Friday, January 3, 2014

Expression of Self

It was just about 2 years ago that I sat in front of the camera and froze, nearly paralyzed. The room was silent after several minutes of fussing around about lighting and the silence along with the feeling of 3 pairs of eyes focused on me ignited a bit of a panic attack. Of course my reactions are generally held within so I sat, still, glancing over at the only pair of eyes I found comfort in. The silence felt heavier as the moments passed and I just couldn't give what they all wanted. The idea behind all of this was an attempt to help me restart my youtube channel and the video clip was being shot professionally. When I recorded I was always alone. I set the camera how I wanted. I lit myself and the room how I wanted. If I fucked up in speech, I'd start over without the pressure of other people standing around waiting. It was something that was mine wholly and had a homegrown feel whereas this felt like a huge production and just felt wrong.



Growing up my mom used to joke that if I ever went missing she'd have no shortage of photos to show the police. This was before the digital age, when film reigned. As the internet was born to us common folks and community sites popped up left and right, my own digital imagery was born as well through fuzzy webcams and eventually my first digital camera. Somehow I stumbled upon Photoshop and spent hours playing creating designs, layouts, ads, flyers etc for myself and friends. Long before "selfie" was ever a word, I had no issues with photographing myself and using that image as somewhat of an art piece. I loved doing it. Where my mom, who hates to have herself photographed and will fight it at any cost throwing her hands across her face, views it as narcissism, I always used to view it as a celebration of oneself and the various ways that self can be manipulated. In fact, "selfies" were my therapy and artistic expression after chemo. Selfies were how I first learned to hone any kind of skill set with makeup and lighting.
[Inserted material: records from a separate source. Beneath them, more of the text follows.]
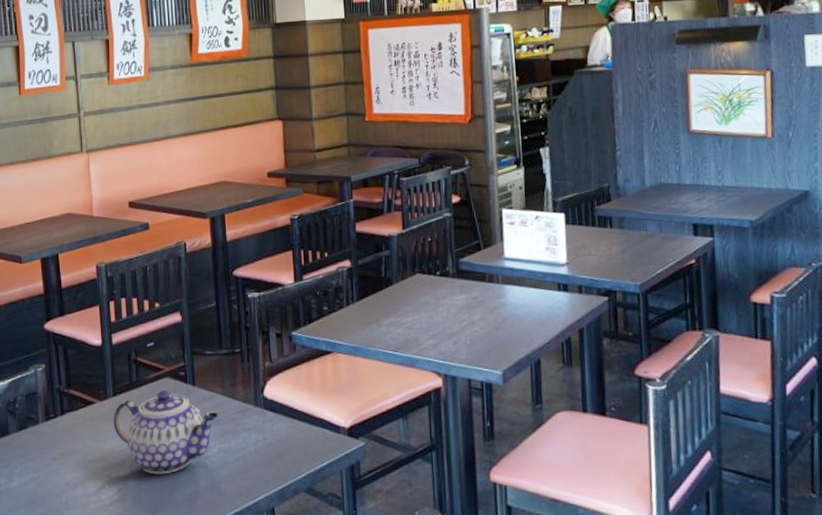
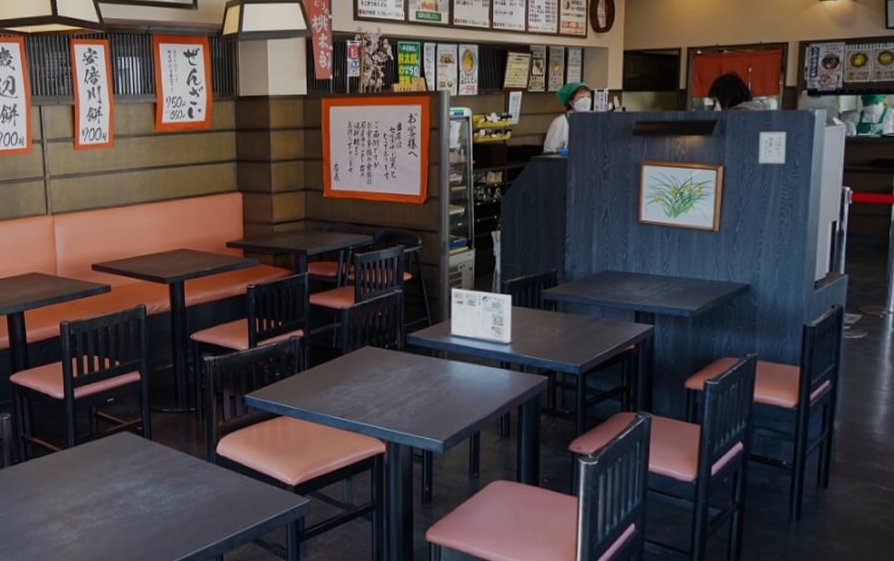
teapot: present [113,390,219,475] -> none [74,443,173,520]

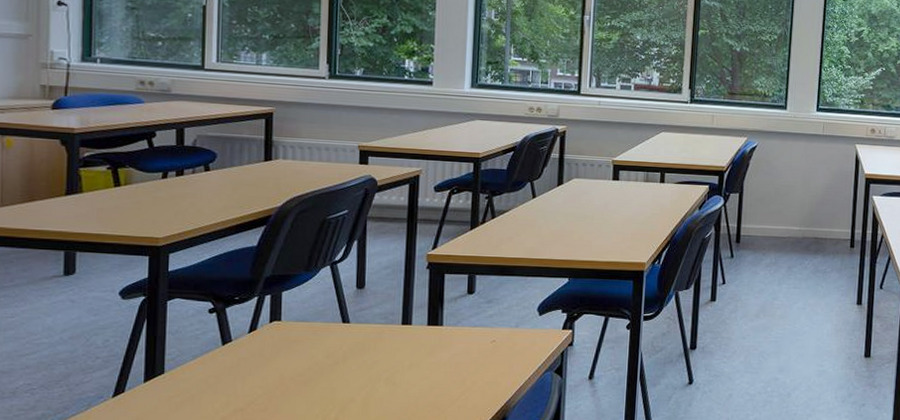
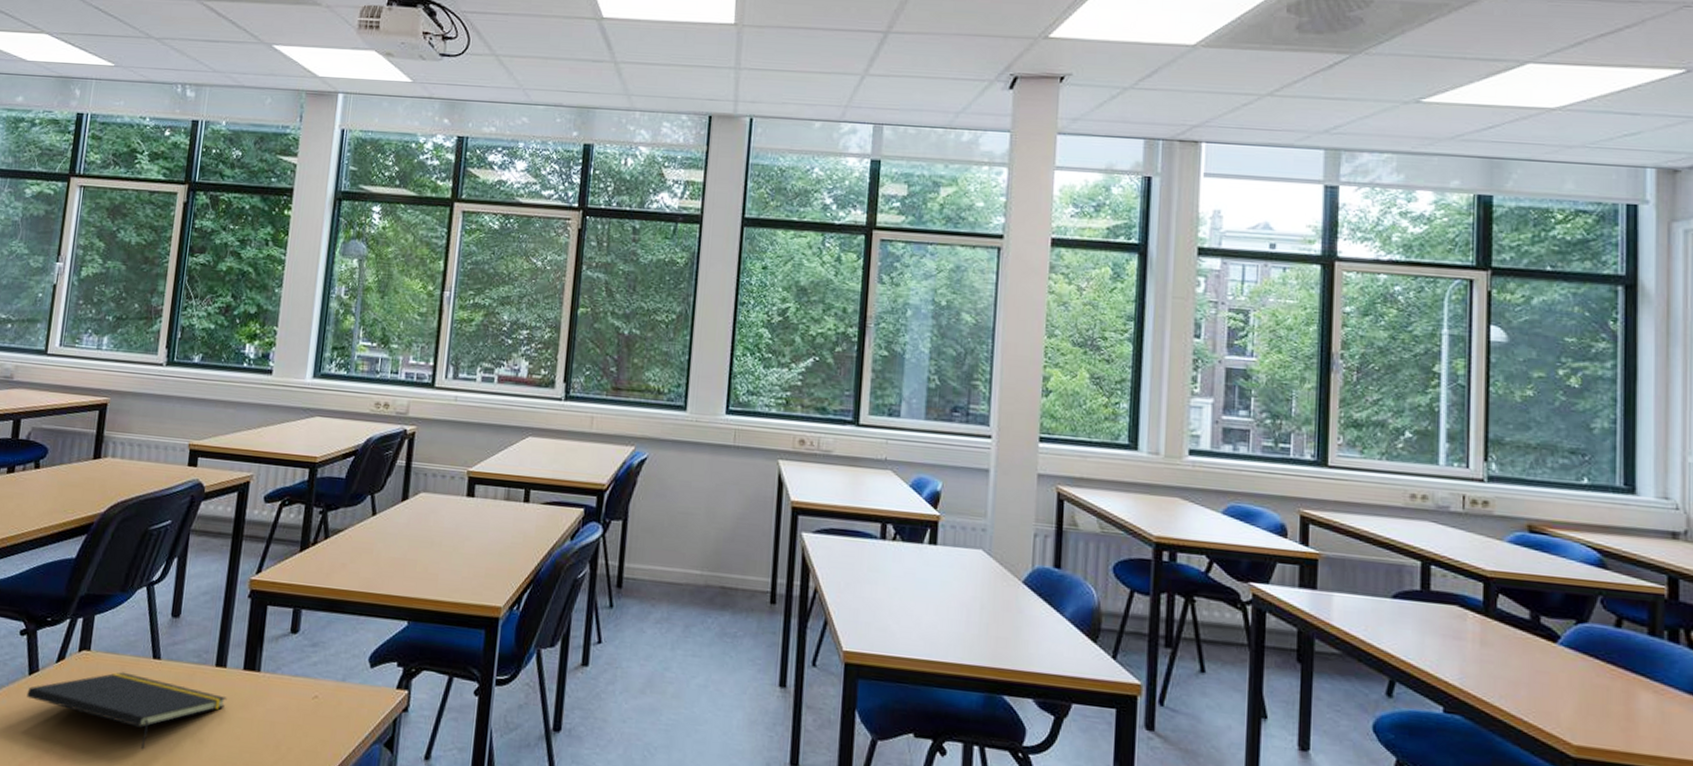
notepad: none [222,336,415,395] -> present [27,672,227,750]

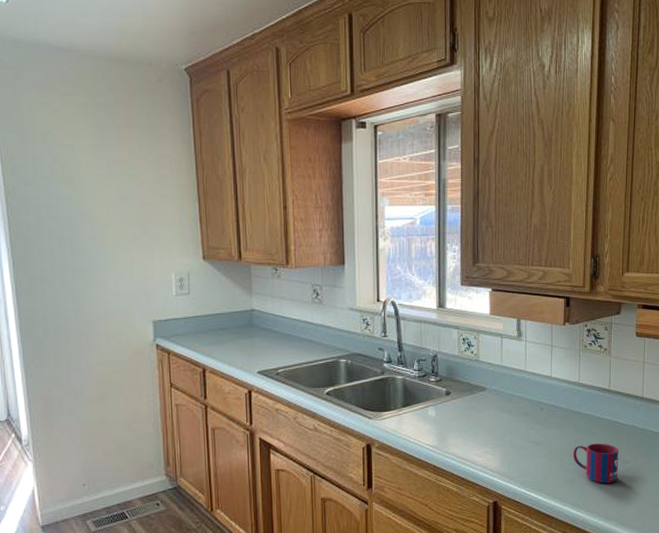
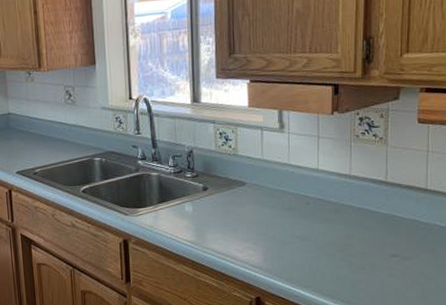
mug: present [573,443,619,484] -> none [344,238,398,281]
In conversation with a friend a few weeks ago about blogging, she showed me her site, explained how her stats had slowly grown and asked me for my opinion and any advice. I told her that she was missing. She shares what she likes and other peoples creations giving people a sense of her style, but she is nowhere to be found in her blog. As I ran that end of year statigram thing for Instagram last week, I was shocked that all my "top 5" photos were of myself. Back in the days of Migente, Collegeclub, MySpace, Livejournal and even Youtube, I had no qualms about posting photos of myself yet in recent years for whatever reason I became extremely uncomfortable with who I was and only shared myself through photos on rare occasions - which though the viewer may have not known, were emotionally driven for me and I cherished for one reason or another. Though I won't begin youtube again until I have the means to produce to my standards, I must again become comfortable with myself and my presence. Which has been slowly happening in ways I never explored before thanks to a very trusted soul.

On my birthday I vowed to myself I would write every day. I haven't posted every day, but I've written. In light of rediscovering myself and regaining comfortability with my image and presence, I'm going to post a photo every day because I'm remembering that there's nothing wrong with celebrating oneself so why the hell not? Here are the last 3 days:


January 1st 4am
exhausted


January 2nd 1pm
Those days where I paint the sky as I please


January 3rd
There's certain ways the light always plays whenever you're in my world.